Suite à notre intervention du 24 janvier auprès de l'Arcep, et aux différentes communications qu'elle a engendrée, nous adressons ce jour un courrier de précision à l'Arcep.
Lettre_Arcep_-_Procédure_de_sanction_-_2_février.pdf Monsieur le Président,
Les Syndicats CFE-CGC & UNSA Télécoms vous ont saisi par courrier du 24 janvier dernier de leur forte préoccupation relative au respect par FREE MOBILE de ses obligations réglementaires.
Par ce courrier, nous vous précisions que des éléments convergents portent à croire que, depuis le lancement de ses services, FREE MOBILE a ouvert un réseau qui n’est en réalité pas dimensionné pour assurer une couverture de 25% de la population en phase commerciale.
Nous disposons d’éléments concrets et demandons donc à être entendus par l’ARCEP, accompagnés par notre cabinet d’avocats YGMA, dans le cadre de l’enquête qu’elle entend diligenter.
A cet égard, votre communiqué de presse ne fait état que de l’ouverture d’une enquête alors que nous vous avons formellement demandé que celle-ci s’inscrive dans le cadre d’une procédure de sanction sur le fondement de l’article L. 36-11 du CPCE.

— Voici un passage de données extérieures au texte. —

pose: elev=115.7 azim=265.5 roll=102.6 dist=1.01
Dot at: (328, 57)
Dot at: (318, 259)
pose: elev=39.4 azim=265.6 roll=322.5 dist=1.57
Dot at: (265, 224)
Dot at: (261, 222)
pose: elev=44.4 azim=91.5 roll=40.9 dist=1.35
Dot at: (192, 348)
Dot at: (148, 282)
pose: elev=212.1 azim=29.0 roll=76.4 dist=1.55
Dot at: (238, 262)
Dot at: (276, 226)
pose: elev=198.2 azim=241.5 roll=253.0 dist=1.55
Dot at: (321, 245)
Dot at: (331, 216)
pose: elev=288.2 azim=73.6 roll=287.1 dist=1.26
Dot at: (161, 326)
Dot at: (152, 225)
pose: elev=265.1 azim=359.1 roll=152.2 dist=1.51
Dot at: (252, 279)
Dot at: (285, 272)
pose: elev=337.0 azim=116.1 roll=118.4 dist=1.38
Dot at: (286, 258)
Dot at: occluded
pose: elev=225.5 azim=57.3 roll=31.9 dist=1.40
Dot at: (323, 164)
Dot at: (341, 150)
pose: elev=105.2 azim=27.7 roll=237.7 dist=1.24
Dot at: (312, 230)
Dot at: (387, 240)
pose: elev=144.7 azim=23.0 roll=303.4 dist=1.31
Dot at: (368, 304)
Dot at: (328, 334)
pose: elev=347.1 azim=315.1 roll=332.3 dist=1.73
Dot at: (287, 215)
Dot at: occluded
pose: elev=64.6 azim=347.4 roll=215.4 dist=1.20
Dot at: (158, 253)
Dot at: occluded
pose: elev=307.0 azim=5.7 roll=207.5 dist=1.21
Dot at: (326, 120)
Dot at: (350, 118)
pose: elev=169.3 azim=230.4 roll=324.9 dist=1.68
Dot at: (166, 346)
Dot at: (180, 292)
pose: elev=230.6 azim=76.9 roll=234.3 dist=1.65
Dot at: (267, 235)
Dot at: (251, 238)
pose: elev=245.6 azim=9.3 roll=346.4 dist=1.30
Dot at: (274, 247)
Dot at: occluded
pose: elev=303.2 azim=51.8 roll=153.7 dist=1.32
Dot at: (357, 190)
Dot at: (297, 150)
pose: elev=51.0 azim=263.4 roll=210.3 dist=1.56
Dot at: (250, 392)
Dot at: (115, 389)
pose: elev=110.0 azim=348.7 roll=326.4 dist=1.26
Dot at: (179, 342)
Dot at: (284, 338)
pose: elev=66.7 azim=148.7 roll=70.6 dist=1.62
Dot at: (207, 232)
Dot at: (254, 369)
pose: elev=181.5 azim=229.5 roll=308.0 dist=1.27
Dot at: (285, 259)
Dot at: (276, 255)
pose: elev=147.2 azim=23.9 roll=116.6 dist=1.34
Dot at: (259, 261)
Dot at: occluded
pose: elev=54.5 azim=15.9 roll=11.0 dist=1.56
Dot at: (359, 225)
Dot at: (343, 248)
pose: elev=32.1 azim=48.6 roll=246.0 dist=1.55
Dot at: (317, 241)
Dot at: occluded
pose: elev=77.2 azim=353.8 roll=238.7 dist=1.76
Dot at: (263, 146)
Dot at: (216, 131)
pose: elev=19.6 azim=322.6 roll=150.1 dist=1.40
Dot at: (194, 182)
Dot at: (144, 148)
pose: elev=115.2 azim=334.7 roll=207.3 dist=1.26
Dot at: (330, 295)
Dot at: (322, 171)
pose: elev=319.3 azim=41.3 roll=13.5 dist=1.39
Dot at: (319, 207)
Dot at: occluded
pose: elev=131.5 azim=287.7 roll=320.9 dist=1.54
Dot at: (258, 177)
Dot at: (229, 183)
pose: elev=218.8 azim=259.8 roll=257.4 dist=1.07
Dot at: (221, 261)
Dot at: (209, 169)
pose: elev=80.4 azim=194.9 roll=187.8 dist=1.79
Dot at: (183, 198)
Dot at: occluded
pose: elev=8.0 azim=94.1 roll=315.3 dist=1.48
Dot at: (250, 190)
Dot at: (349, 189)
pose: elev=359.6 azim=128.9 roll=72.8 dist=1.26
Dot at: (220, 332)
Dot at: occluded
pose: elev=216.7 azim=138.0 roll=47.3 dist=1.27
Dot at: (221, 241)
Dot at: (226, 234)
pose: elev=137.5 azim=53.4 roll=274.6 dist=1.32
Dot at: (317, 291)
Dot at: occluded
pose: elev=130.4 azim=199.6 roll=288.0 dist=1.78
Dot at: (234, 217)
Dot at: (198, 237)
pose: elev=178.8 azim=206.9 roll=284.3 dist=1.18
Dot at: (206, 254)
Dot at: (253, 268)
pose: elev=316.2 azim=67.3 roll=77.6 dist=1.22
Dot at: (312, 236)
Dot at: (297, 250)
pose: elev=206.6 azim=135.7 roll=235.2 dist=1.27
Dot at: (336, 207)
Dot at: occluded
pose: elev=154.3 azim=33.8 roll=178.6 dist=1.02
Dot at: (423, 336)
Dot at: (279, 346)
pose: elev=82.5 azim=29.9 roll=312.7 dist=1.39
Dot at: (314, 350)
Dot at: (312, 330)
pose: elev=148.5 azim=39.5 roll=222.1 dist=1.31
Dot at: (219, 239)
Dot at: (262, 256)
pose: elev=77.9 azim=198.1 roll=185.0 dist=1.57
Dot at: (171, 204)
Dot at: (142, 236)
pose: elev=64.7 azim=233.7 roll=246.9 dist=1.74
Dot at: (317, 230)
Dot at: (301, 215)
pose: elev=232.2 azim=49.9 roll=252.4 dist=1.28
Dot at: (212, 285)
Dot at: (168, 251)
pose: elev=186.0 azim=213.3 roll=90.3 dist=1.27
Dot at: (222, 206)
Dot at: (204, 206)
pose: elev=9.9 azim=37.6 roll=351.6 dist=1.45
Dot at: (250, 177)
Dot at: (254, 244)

Par ailleurs, d’ores et déjà, nous manifestons par la présente notre désaccord sur trois points majeurs :
1/ Tout d’abord, par son communiqué de presse publié le 27 janvier 2012, l’ARCEP indique qu’elle « engagera une vérification sur le terrain, selon la même méthode que celle utilisée pour les précédents contrôles ». Or, c’est précisément cette méthodologie qui a vraisemblablement permis à FREE MOBILE d’afficher une couverture de la population faussement conforme à ses obligations règlementaires.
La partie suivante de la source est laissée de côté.